What you are asked to do: Please transcribe the data below exactly. Leave the pictures out.

Provided data:
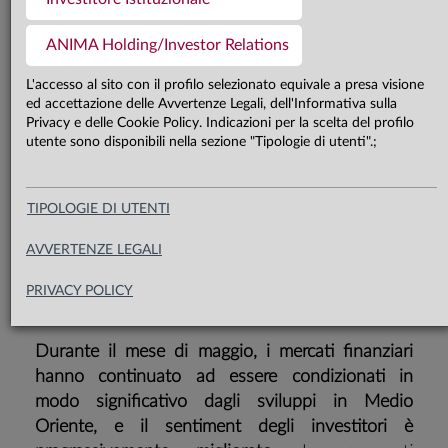
Il crescente ottimismo sulla
ANIMA Holding/Investor Relations
possibilità che Stati Uniti e Iran
L'accesso al sito con il profilo selezionato equivale a presa visione
raggiungano un accordo ha spinto al
ed accettazione delle Avvertenze Legali, dell'Informativa sulla
ribasso il prezzo del petrolio e
Privacy e delle Cookie Policy. Indicazioni per la scelta del profilo
utente sono disponibili nella sezione "Tipologie di utenti".;
ridimensionato i timori di uno shock
stagflazionistico; ne hanno
TIPOLOGIE DI UTENTI
beneficiato sia i comparti governativi
che le attività rischiose, con la
AVVERTENZE LEGALI
tecnologia nuovamente protagonista
PRIVACY POLICY
Durante il mese di maggio, i mercati finanziari
hanno continuato ad essere condizionati in
modo significativo dagli sviluppi in Medio
Oriente, e il sentiment degli investitori è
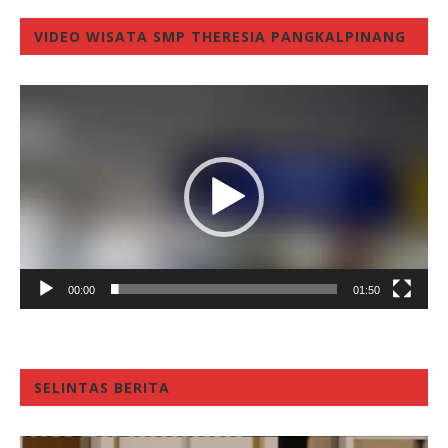
VIDEO WISATA SMP THERESIA PANGKALPINANG
Video
Player
00:00
01:50
SELINTAS BERITA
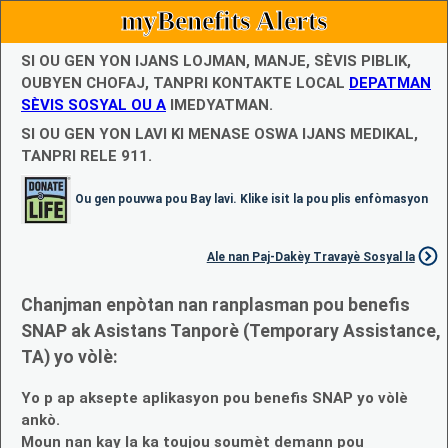
myBenefits Alerts
SI OU GEN YON IJANS LOJMAN, MANJE, SÈVIS PIBLIK,
OUBYEN CHOFAJ, TANPRI KONTAKTE LOCAL
DEPATMAN
SÈVIS SOSYAL OU A
IMEDYATMAN.
SI OU GEN YON LAVI KI MENASE OSWA IJANS MEDIKAL,
TANPRI RELE 911.
Ou gen pouvwa pou Bay lavi. Klike isit la pou plis enfòmasyon
Ale nan Paj-Dakèy Travayè Sosyal la
Chanjman enpòtan nan ranplasman pou benefis
SNAP ak Asistans Tanporè (Temporary Assistance,
TA) yo vòlè:
Yo p ap aksepte aplikasyon pou benefis SNAP yo vòlè
ankò.
Moun nan kay la ka toujou soumèt demann pou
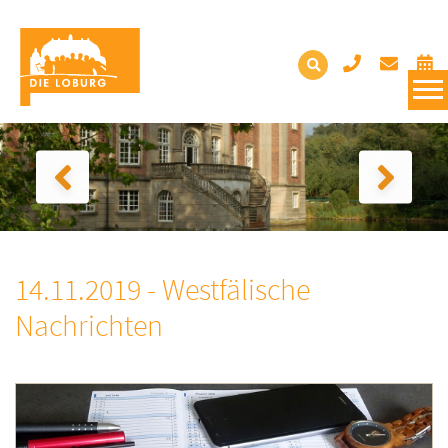
14.11.2019 - Westfälische
Nachrichten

Reply:
Il crescente ottimismo sulla
ANIMA Holding/Investor Relations
possibilità che Stati Uniti e Iran
L'accesso al sito con il profilo selezionato equivale a presa visione
raggiungano un accordo ha spinto al
ed accettazione delle Avvertenze Legali, dell'Informativa sulla
ribasso il prezzo del petrolio e
Privacy e delle Cookie Policy. Indicazioni per la scelta del profilo
utente sono disponibili nella sezione "Tipologie di utenti".;
ridimensionato i timori di uno shock
stagflazionistico; ne hanno
TIPOLOGIE DI UTENTI
beneficiato sia i comparti governativi
che le attività rischiose, con la
AVVERTENZE LEGALI
tecnologia nuovamente protagonista
PRIVACY POLICY
Durante il mese di maggio, i mercati finanziari
hanno continuato ad essere condizionati in
modo significativo dagli sviluppi in Medio
Oriente, e il sentiment degli investitori è
VIDEO WISATA SMP THERESIA PANGKALPINANG
Video
Player
00:00
01:50
SELINTAS BERITA
myBenefits Alerts
SI OU GEN YON IJANS LOJMAN, MANJE, SÈVIS PIBLIK,
OUBYEN CHOFAJ, TANPRI KONTAKTE LOCAL
DEPATMAN
SÈVIS SOSYAL OU A
IMEDYATMAN.
SI OU GEN YON LAVI KI MENASE OSWA IJANS MEDIKAL,
TANPRI RELE 911.
Ou gen pouvwa pou Bay lavi. Klike isit la pou plis enfòmasyon
Ale nan Paj-Dakèy Travayè Sosyal la
Chanjman enpòtan nan ranplasman pou benefis
SNAP ak Asistans Tanporè (Temporary Assistance,
TA) yo vòlè:
Yo p ap aksepte aplikasyon pou benefis SNAP yo vòlè
ankò.
Moun nan kay la ka toujou soumèt demann pou
14.11.2019 - Westfälische
Nachrichten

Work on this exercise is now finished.